● **Exercise objective**
Write the data out again exactly, dropping any images it holds.

● **Exercise input**
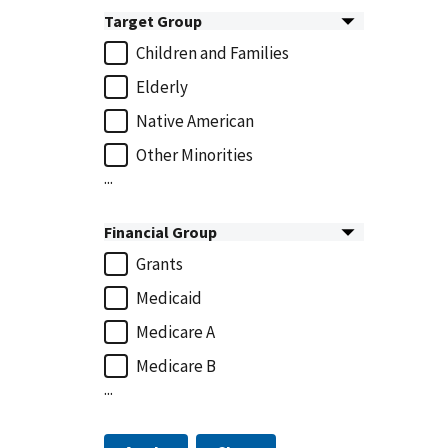
Target Group
Children and Families
Elderly
Native American
Other Minorities
...
Financial Group
Grants
Medicaid
Medicare A
Medicare B
...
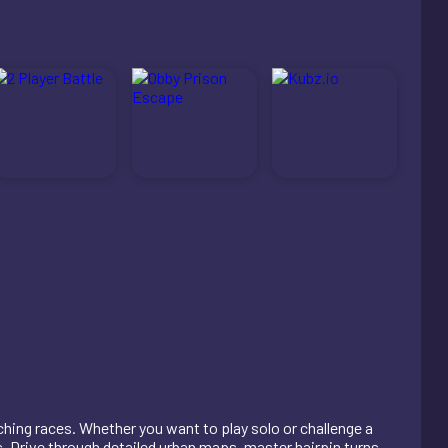
ching races. Whether you want to play solo or challenge a
cs. Drive through detailed urban maps, master hairpin turns,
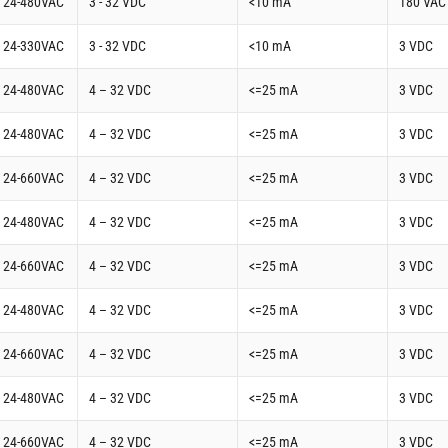
t 24-480VAC
3 - 32 VDC
<10 mA
180 VAC
t 24-330VAC
3 - 32 VDC
<10 mA
3 VDC
t 24-480VAC
4 – 32 VDC
<=25 mA
3 VDC
t 24-480VAC
4 – 32 VDC
<=25 mA
3 VDC
t 24-660VAC
4 – 32 VDC
<=25 mA
3 VDC
t 24-480VAC
4 – 32 VDC
<=25 mA
3 VDC
t 24-660VAC
4 – 32 VDC
<=25 mA
3 VDC
t 24-480VAC
4 – 32 VDC
<=25 mA
3 VDC
t 24-660VAC
4 – 32 VDC
<=25 mA
3 VDC
t 24-480VAC
4 – 32 VDC
<=25 mA
3 VDC
t 24-660VAC
4 – 32 VDC
<=25 mA
3 VDC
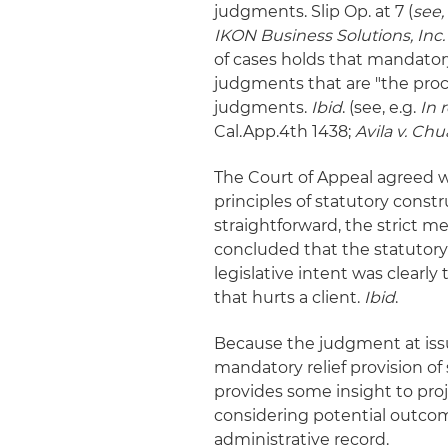
judgments. Slip Op. at 7 (
see,
IKON Business Solutions, Inc.
of cases holds that mandatory
judgments that are "the proc
judgments.
Ibid
. (see, e.g.
In 
Cal.App.4th 1438;
Avila v. Chu
The Court of Appeal agreed wit
principles of statutory constr
straightforward, the strict me
concluded that the statutor
legislative intent was clearly t
that hurts a client.
Ibid
.
Because the judgment at issu
mandatory relief provision of 
provides some insight to pr
considering potential outcome
administrative record.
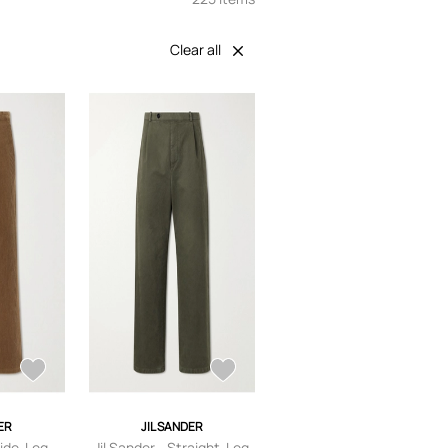
Clear all
ER
JIL SANDER
Wide-Leg
Jil Sander - Straight-Leg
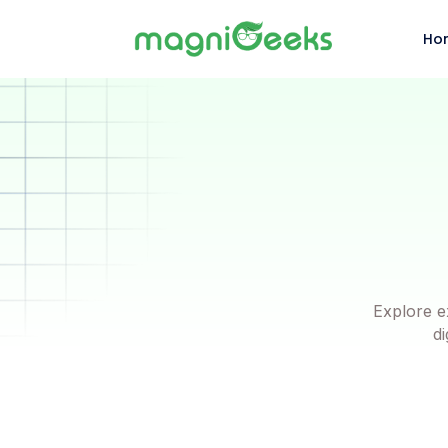
Ho
Explore e
di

● **Response to the task**
Target Group
Children and Families
Elderly
Native American
Other Minorities
...
Financial Group
Grants
Medicaid
Medicare A
Medicare B
...
ching races. Whether you want to play solo or challenge a
cs. Drive through detailed urban maps, master hairpin turns,
t 24-480VAC
3 - 32 VDC
<10 mA
180 VAC
t 24-330VAC
3 - 32 VDC
<10 mA
3 VDC
t 24-480VAC
4 – 32 VDC
<=25 mA
3 VDC
t 24-480VAC
4 – 32 VDC
<=25 mA
3 VDC
t 24-660VAC
4 – 32 VDC
<=25 mA
3 VDC
t 24-480VAC
4 – 32 VDC
<=25 mA
3 VDC
t 24-660VAC
4 – 32 VDC
<=25 mA
3 VDC
t 24-480VAC
4 – 32 VDC
<=25 mA
3 VDC
t 24-660VAC
4 – 32 VDC
<=25 mA
3 VDC
t 24-480VAC
4 – 32 VDC
<=25 mA
3 VDC
t 24-660VAC
4 – 32 VDC
<=25 mA
3 VDC
judgments. Slip Op. at 7 (
see,
IKON Business Solutions, Inc.
of cases holds that mandatory
judgments that are "the proc
judgments.
Ibid
. (see, e.g.
In 
Cal.App.4th 1438;
Avila v. Chu
The Court of Appeal agreed wit
principles of statutory constr
straightforward, the strict me
concluded that the statutor
legislative intent was clearly t
that hurts a client.
Ibid
.
Because the judgment at issu
mandatory relief provision of 
provides some insight to pr
considering potential outcome
administrative record.
Clear all
ER
JIL SANDER
Wide-Leg
Jil Sander - Straight-Leg
Ho
Explore e
di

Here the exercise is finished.